Recorded data.
+===+

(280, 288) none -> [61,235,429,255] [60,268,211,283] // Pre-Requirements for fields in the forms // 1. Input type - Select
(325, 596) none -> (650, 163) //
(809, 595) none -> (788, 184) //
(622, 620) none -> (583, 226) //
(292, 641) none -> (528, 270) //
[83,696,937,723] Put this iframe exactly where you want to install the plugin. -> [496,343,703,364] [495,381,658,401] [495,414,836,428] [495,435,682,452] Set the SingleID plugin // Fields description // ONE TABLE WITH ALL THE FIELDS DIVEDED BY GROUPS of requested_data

+===+

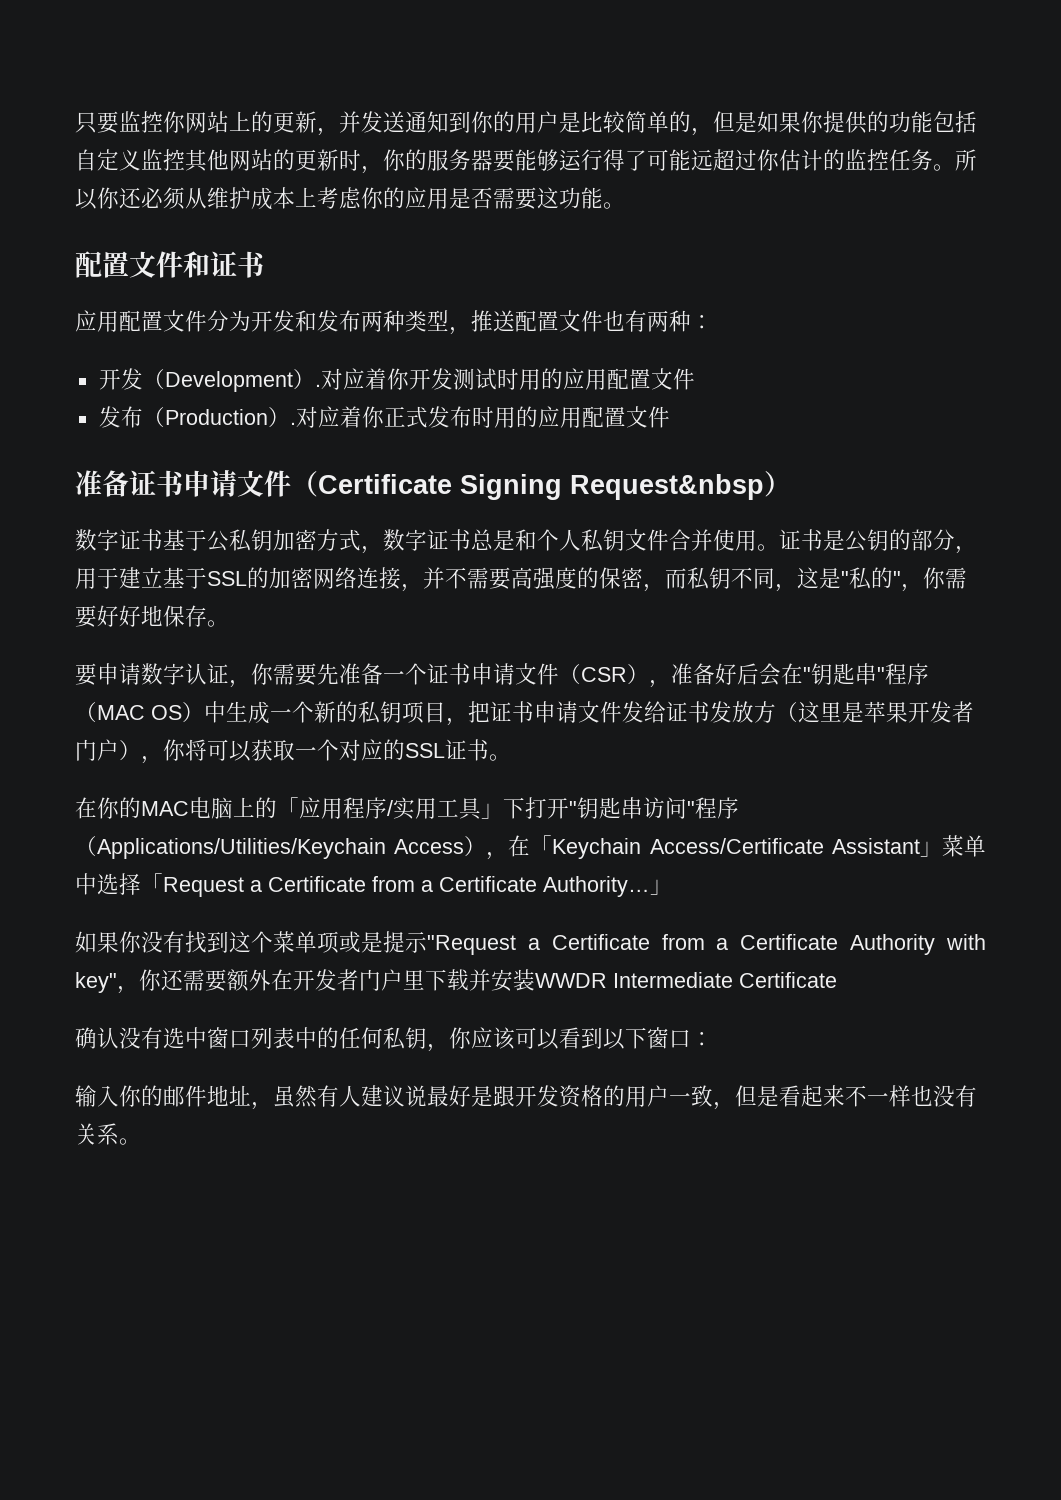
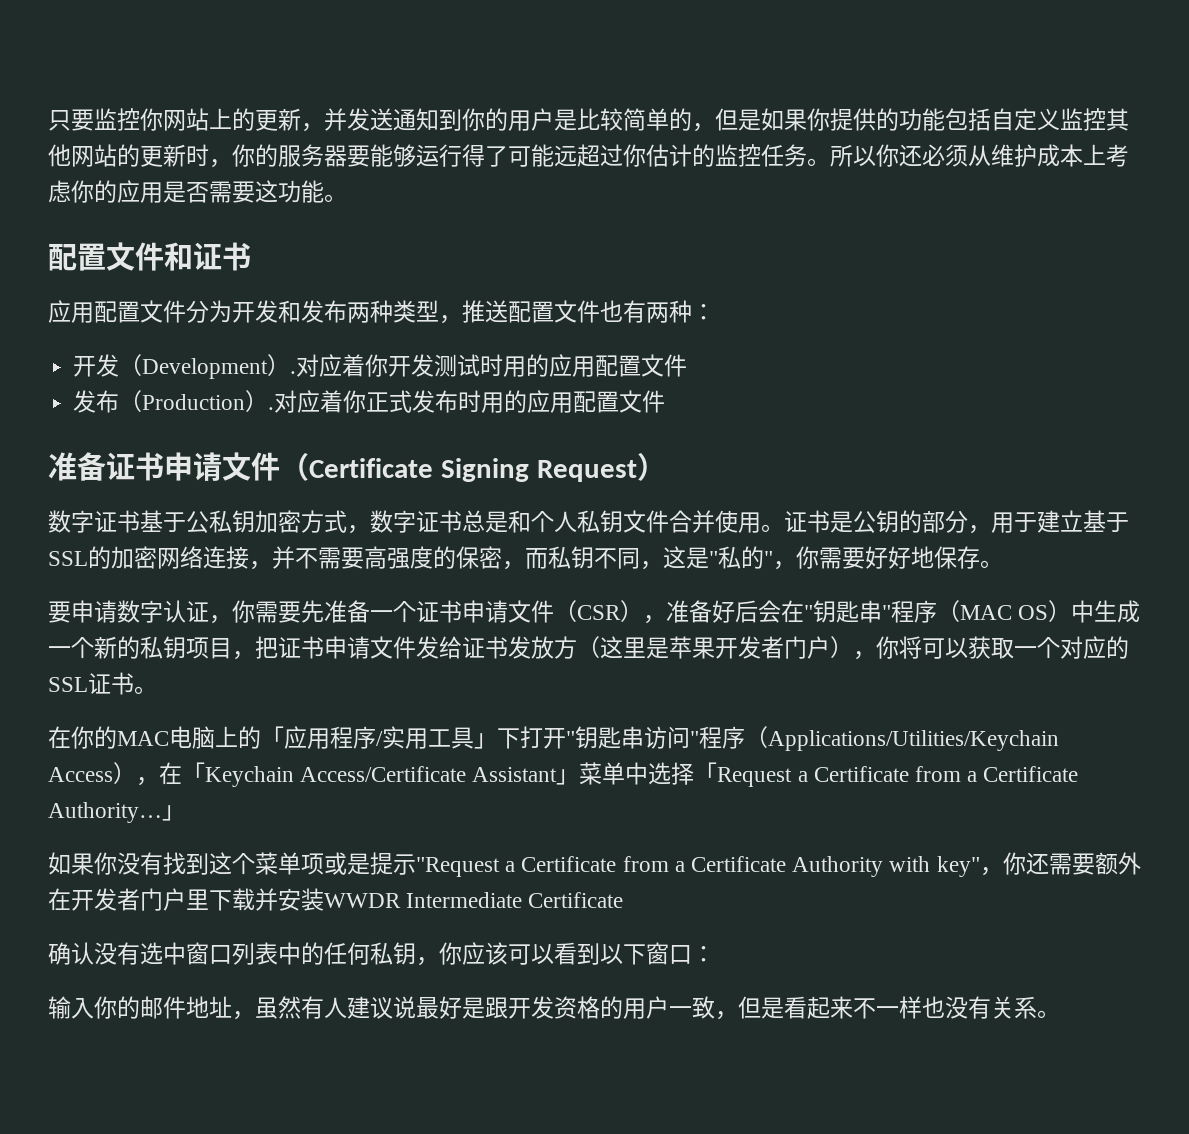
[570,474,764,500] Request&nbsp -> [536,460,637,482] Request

+===+

Work task. Find the line with "(325, 596) none -> (650, 163) //" in the entries above. Retype it and each line after it, exactly, through the line with "(292, 641) none -> (528, 270) //", and stop there.

Response.
(325, 596) none -> (650, 163) //
(809, 595) none -> (788, 184) //
(622, 620) none -> (583, 226) //
(292, 641) none -> (528, 270) //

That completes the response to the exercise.